§ **Yapmanız Gerekenler**
**1)** Aşağıdaki okuma metnine göre şu ifadelerin metinle örtüşüp örtüşmediğini belirtin. Her biri için evet ya da hayır deyin ve kararı belirleyen sözleri metinden tırnak içinde aynen aktarın.
(a) Yazar, Anayasa Mahkemesi'nin gazeteciler Can Dündar ve Erdem Gül hakkında verdiği karardan söz etmek istemektedir.
(b) Karar, herkes üzerinde aynı etkiyi bırakmıştır.
(c) Yazar, okurlardan bu tartışmaları unutmalarını istemektedir.
**2)** Aşağıdaki okuma metninden, "Ya, söyler misiniz" sözlerini içeren yerle açılıp "anlamsızlığı not ediniz." sözleriyle kapanan bölümü hiçbir değişiklik yapmadan geri verin.

§ **Okuma Metni**
══════════════════════════════

Bu talihsizlikleri de görmek varmış...

Yüce Allah ulusuma/milletime acısın... Bilemiyorum, böylesi manzarayı yaşayan başka bir toplum var mı acaba? Son günlerde ülke gündemine oturtulan Anayasa Mahkemesi'nin gazeteciler Can Dündar ve Erdem Gül hakkında verdiği karardan söz etmek istiyorum.

Ya, söyler misiniz Allah aşkına bu ne hal?

Lütfen, bu siyasal ve de hukuksal tartışmaları ya belleğinizde iyice tutunuz ya da bir kenara bu anlamsızlığı not ediniz.

Çünkü, ileride kişisel olarak alınacak siyasal kararlarınız için çok lazım olacak...

Birinin 'ak' dediğine, karşı tarafın 'kara' deme zorunluluğu var sanki bu ülke siyasetinde...

Anayasa Mahkemesi'nin aldığı ve de kamuoyuna duyurduğu son kararın, kimilerin üzerinde bahar iklimi; karşı tarafta ise Zemheri Fırtınasının soğuk havasını estirdiğini, görüş bölüntüsüne yol açtığını ibretle izliyor siyaset dışı sağduyu sahibi çevreler.

Ortada rayından/geleneğinden çıkarılmak istenen bir siyaset...

Ve Anayasa Mahkemesi'nin kapatılmasını isteyen/açıklayan toplumsal dönüşüme/gelişmeye/yenileşmeye kapalı küt kafalar...

══════════════════════════════

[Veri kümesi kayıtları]
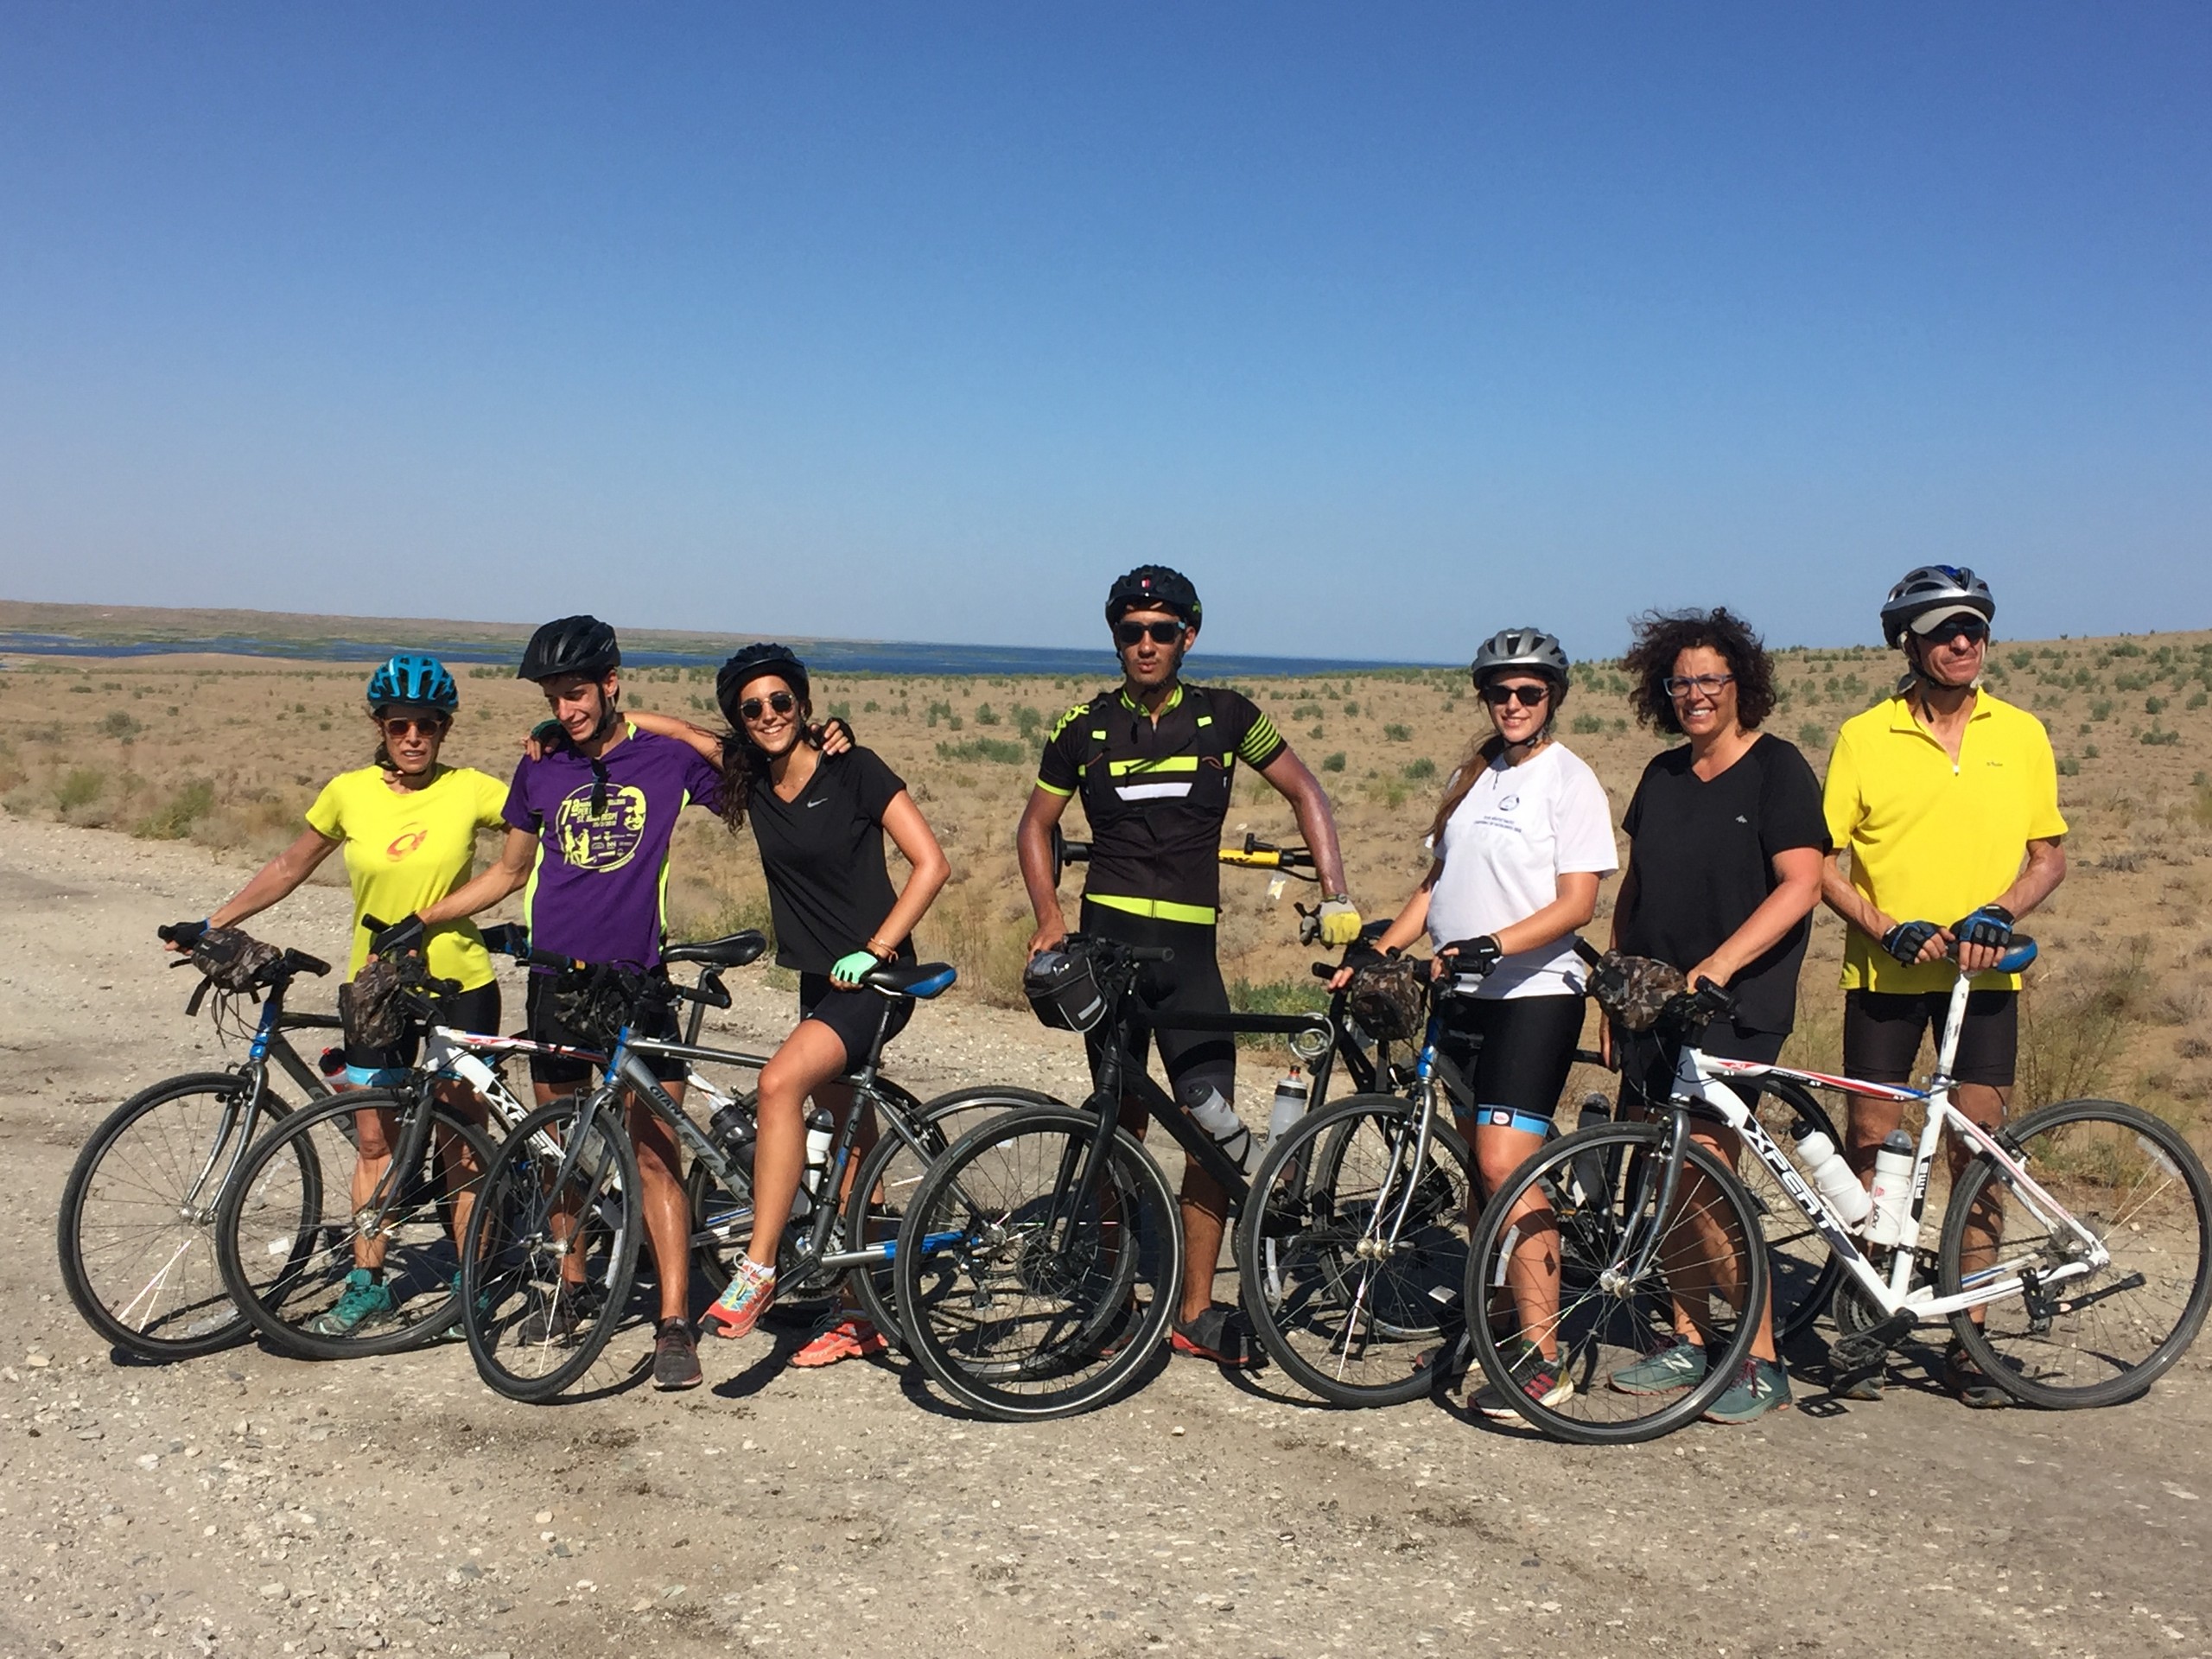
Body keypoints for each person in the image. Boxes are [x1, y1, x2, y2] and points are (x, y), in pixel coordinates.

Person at [1016, 566, 1361, 1363]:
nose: (1145, 644)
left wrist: (1337, 890)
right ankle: (1113, 1298)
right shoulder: (1082, 725)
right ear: (1115, 637)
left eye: (1161, 631)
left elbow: (1306, 790)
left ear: (1188, 636)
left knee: (1213, 1130)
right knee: (1114, 1126)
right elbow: (1036, 825)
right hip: (1104, 958)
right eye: (1131, 631)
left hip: (1190, 959)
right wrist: (1048, 917)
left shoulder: (1229, 715)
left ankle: (1197, 1310)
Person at [605, 644, 952, 1363]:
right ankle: (860, 1311)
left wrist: (880, 947)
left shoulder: (853, 768)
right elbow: (673, 731)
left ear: (803, 704)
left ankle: (758, 1265)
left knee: (777, 1084)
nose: (768, 717)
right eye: (752, 708)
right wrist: (585, 723)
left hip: (874, 979)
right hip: (820, 978)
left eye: (781, 703)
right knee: (845, 1130)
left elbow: (932, 864)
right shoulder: (751, 777)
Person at [414, 615, 724, 1392]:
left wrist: (650, 720)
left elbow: (739, 763)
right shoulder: (542, 767)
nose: (566, 708)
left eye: (578, 692)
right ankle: (576, 1286)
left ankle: (675, 1321)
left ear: (611, 682)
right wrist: (423, 921)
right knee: (562, 1145)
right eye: (555, 696)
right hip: (556, 977)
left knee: (655, 1151)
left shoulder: (665, 757)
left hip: (637, 978)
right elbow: (510, 873)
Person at [179, 654, 510, 1336]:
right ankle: (365, 1281)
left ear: (444, 729)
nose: (412, 737)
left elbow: (542, 829)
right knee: (371, 1142)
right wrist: (214, 924)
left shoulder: (473, 790)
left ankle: (473, 1279)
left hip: (459, 983)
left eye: (426, 725)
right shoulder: (348, 792)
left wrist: (556, 749)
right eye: (399, 726)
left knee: (462, 1140)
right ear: (380, 727)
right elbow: (290, 865)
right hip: (375, 990)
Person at [1339, 626, 1615, 1420]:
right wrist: (1382, 948)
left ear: (1552, 698)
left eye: (1530, 693)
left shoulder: (1572, 781)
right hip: (1458, 994)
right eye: (1501, 692)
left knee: (1507, 1166)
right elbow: (1438, 881)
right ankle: (1490, 1328)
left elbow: (1577, 903)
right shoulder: (1474, 776)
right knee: (1478, 1171)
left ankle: (1543, 1354)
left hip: (1535, 996)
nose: (1515, 704)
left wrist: (1492, 944)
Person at [1821, 566, 2068, 1407]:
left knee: (1979, 1153)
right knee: (1872, 1150)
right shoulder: (1864, 736)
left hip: (1981, 978)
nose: (1963, 643)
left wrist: (2001, 910)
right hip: (1884, 973)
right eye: (1943, 630)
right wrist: (1883, 923)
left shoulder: (2021, 733)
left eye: (1974, 628)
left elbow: (2048, 857)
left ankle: (1973, 1339)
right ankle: (1864, 1322)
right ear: (1909, 642)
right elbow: (1821, 865)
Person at [1604, 607, 1827, 1424]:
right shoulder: (1661, 776)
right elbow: (1634, 889)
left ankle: (1758, 1355)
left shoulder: (1778, 771)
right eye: (1682, 681)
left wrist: (1720, 965)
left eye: (1711, 680)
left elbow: (1801, 883)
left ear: (1742, 685)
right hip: (1653, 1000)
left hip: (1736, 1003)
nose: (1696, 694)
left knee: (1703, 1169)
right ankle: (1691, 1338)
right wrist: (1617, 991)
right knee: (1664, 1174)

══════════════════════════════

§ **Alıştırma Cevapları**
**1)**
(a) Evet: "Son günlerde ülke gündemine oturtulan Anayasa Mahkemesi'nin gazeteciler Can Dündar ve Erdem Gül hakkında verdiği karardan söz etmek istiyorum."
(b) Hayır: "kimilerin üzerinde bahar iklimi; karşı tarafta ise Zemheri Fırtınasının soğuk havasını estirdiğini"
(c) Hayır: "bu siyasal ve de hukuksal tartışmaları ya belleğinizde iyice tutunuz ya da bir kenara bu anlamsızlığı not ediniz."

**2)**
Ya, söyler misiniz Allah aşkına bu ne hal?

Lütfen, bu siyasal ve de hukuksal tartışmaları ya belleğinizde iyice tutunuz ya da bir kenara bu anlamsızlığı not ediniz.